== Your objective ==
Swap every "series" in the entries below for "line" and reproduce the entries otherwise unchanged, without the pictures.

________________________

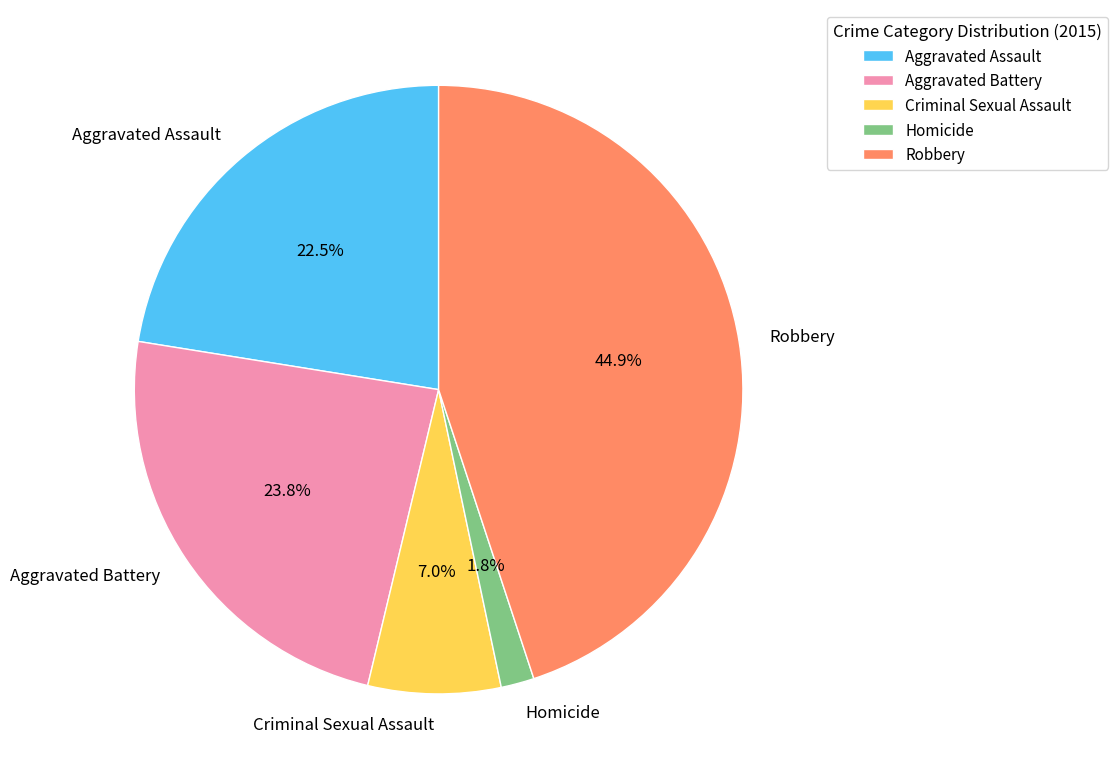

Rank the categories by value from highest to lowest.

Robbery, Aggravated Battery, Aggravated Assault, Criminal Sexual Assault, Homicide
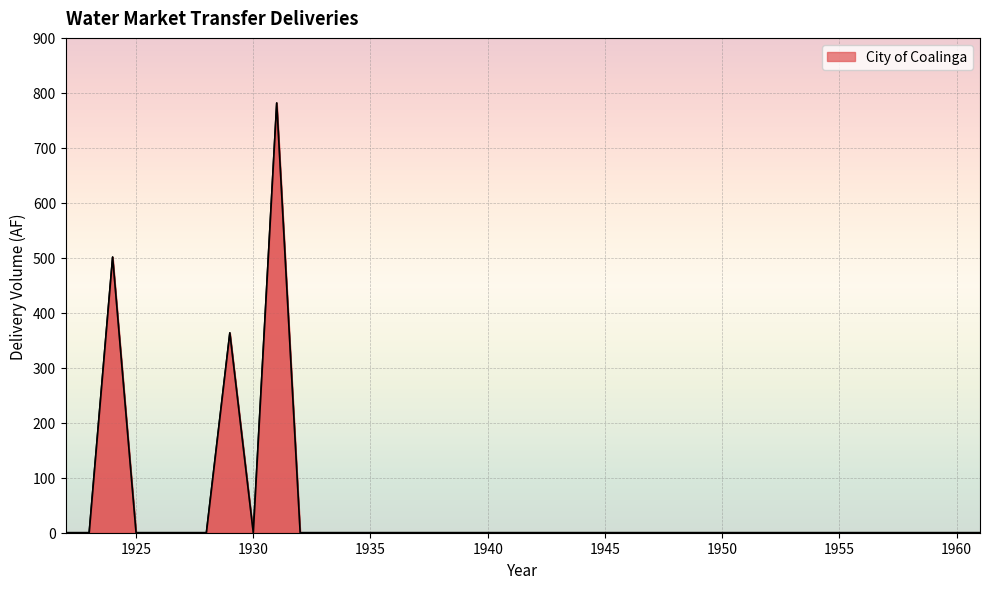

What is the difference between the maximum and minimum values?

781.5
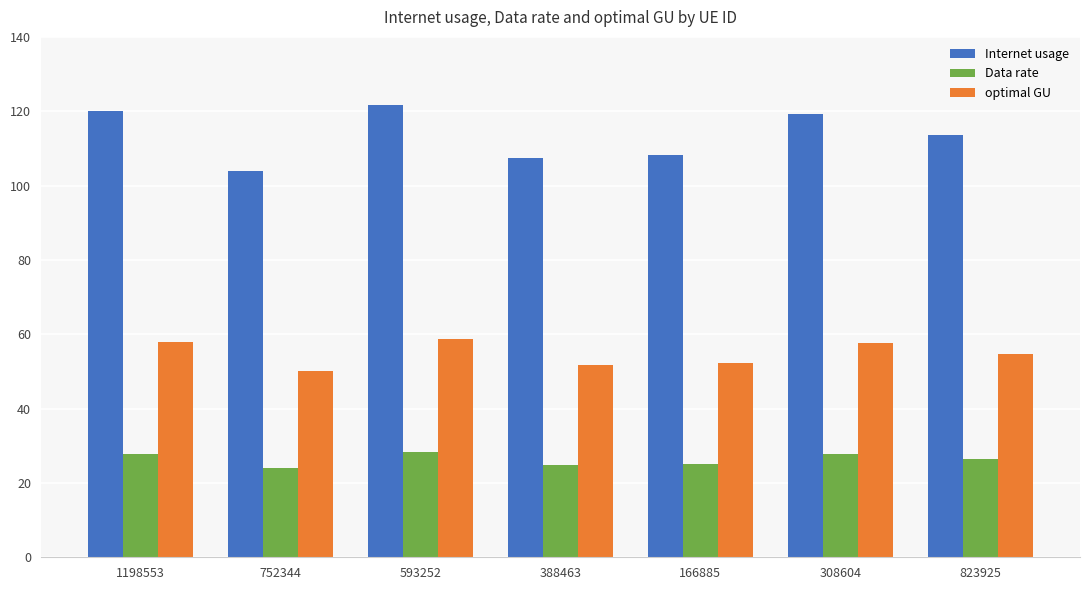

What is the label of the 1st bar from the left?

1198553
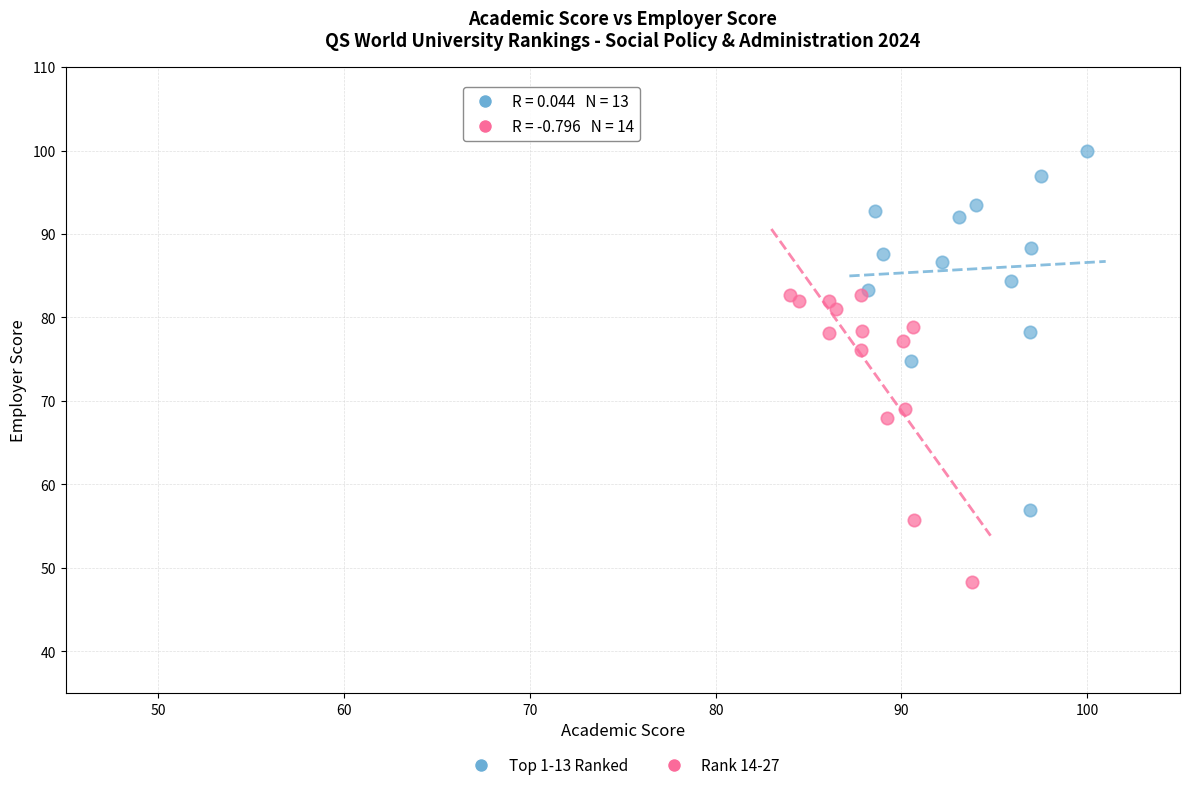

Which series has the widest spread of Y values?

Top 1-13 Ranked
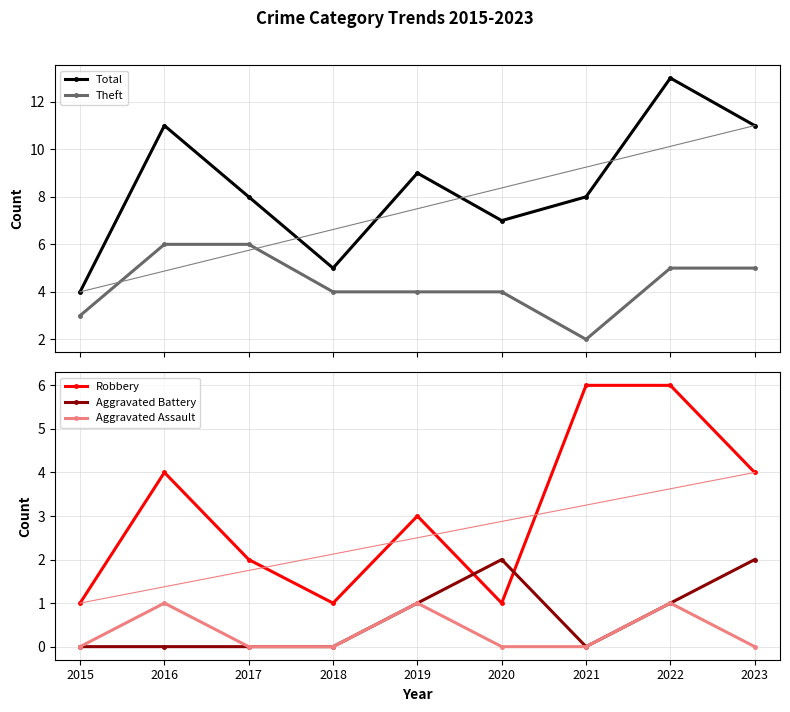

How many interior local valleys does the Theft series have?

1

________________________

== Reply to the task ==
Rank the categories by value from highest to lowest.

Robbery, Aggravated Battery, Aggravated Assault, Criminal Sexual Assault, Homicide

What is the difference between the maximum and minimum values?

781.5

What is the label of the 1st bar from the left?

1198553

Which line has the widest spread of Y values?

Top 1-13 Ranked

How many interior local valleys does the Theft line have?

1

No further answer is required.